Se oyeron carcajadas, pero algunos, mujeres y hombres, seguían mirando desasosegados hacia las casas.
Así que habían puesto en práctica su plan. Elinor se mordió los labios hasta hacerse daño. Mortimer y el chico habían provocado un incendio. Aún no se veía humo sobre los tejados, y pronto todos los rostros se volvieron de nuevo hacia Capricornio, que hablaba sobre la traición y la perfidia, sobre la disciplina y la peligrosa negligencia, pero Elinor apenas escuchaba. Miraba sin cesar hacia las casas, aun sabiendo que era una imprudencia.

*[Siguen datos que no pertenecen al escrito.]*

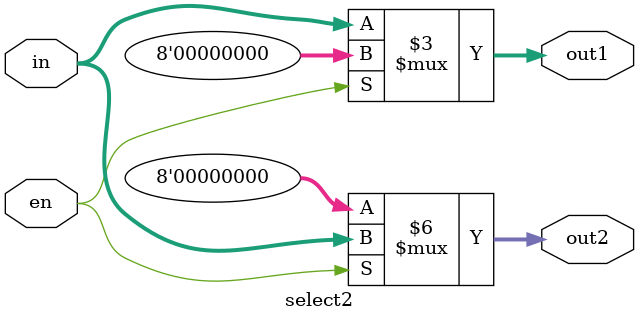
<source format=v>
module select2(en,in,out1,out2);
input en;
input [7:0]in;
output [7:0]out1,out2;
reg [7:0]out1,out2;
	always
		begin
			if(en)
			begin
			out2<=in;
			out1<=0;
			end
			else
			begin
			out1<=in;
			out2<=0;
			end
		end

endmodule

</source>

—¡Basta de hablar de nuestros prisioneros! —exclamó Capricornio—. Digamos unas palabras sobre los que se han fugado…
Cockerell cogió un saco depositado detrás del sillón de Capricornio y se lo entregó. Capricornio, sonriendo, hundió la mano en él y extrajo un trozo de tela, procedente de una camisa o de un vestido, roto y cubierto de sangre.
—¡Están muertos! —gritó Capricornio a la concurrencia—. Como es natural, yo habría preferido verlos aquí, mas por desgracia fue inevitable matarlos a tiros durante su huida. Bueno, no lo lamento por el traidor escupefuego, a quien casi todos conocéis, y, por fortuna, Lengua de Brujo ha dejado una hija que ha heredado sus poderes.
Teresa miró a Elinor, los ojos petrificados de espanto.
—¡Miente! —le susurró Elinor, aunque no podía apartar la vista de los harapos manchados de sangre—. ¡Se está aprovechando de mis mentiras! Eso no es sangre, es pintura, o tinte… —Pero vio que su sobrina no la creía.
Ella creía en los paños cubiertos de sangre, igual que su hija. Elinor lo notó en la expresión de Meggie. Le habría gustado gritarle que Capricornio mentía, pero deseaba que éste siguiera creyéndolo durante un rato… que creyera que todos ellos estaban muertos y que nadie podía perturbar su hermosa fiesta.
—¡Sí, vanaglóriate con un trapo ensangrentado, miserable incendiario! —le gritó a través de la reja—. Puedes sentirte orgulloso de ello. Además, ¿para qué necesitas otro monstruo? ¡Todos vosotros lo sois! ¡Todos los que estáis ahí sentados! ¡Asesinos de libros, raptores de niños!
Nadie le prestó atención. Un par de chaquetas negras rieron y Teresa se acercó a la reja, aferró con los dedos los delgados alambres y miró hacia Meggie.
Capricornio dejó la tela manchada de sangre sobre el reposabrazos de su sillón. «¡Yo conozco esos andrajos! —pensó Elinor con obstinación—. Los he visto en alguna parte. Ellos no han muerto. ¿Quién si no ha provocado el fuego? ¡El comecerillas!», musitaba su interior, pero se negó a escucharlo. No, la historia tenía que acabar bien. Era de justicia. A ella nunca le habían gustado las historias con un final desgraciado.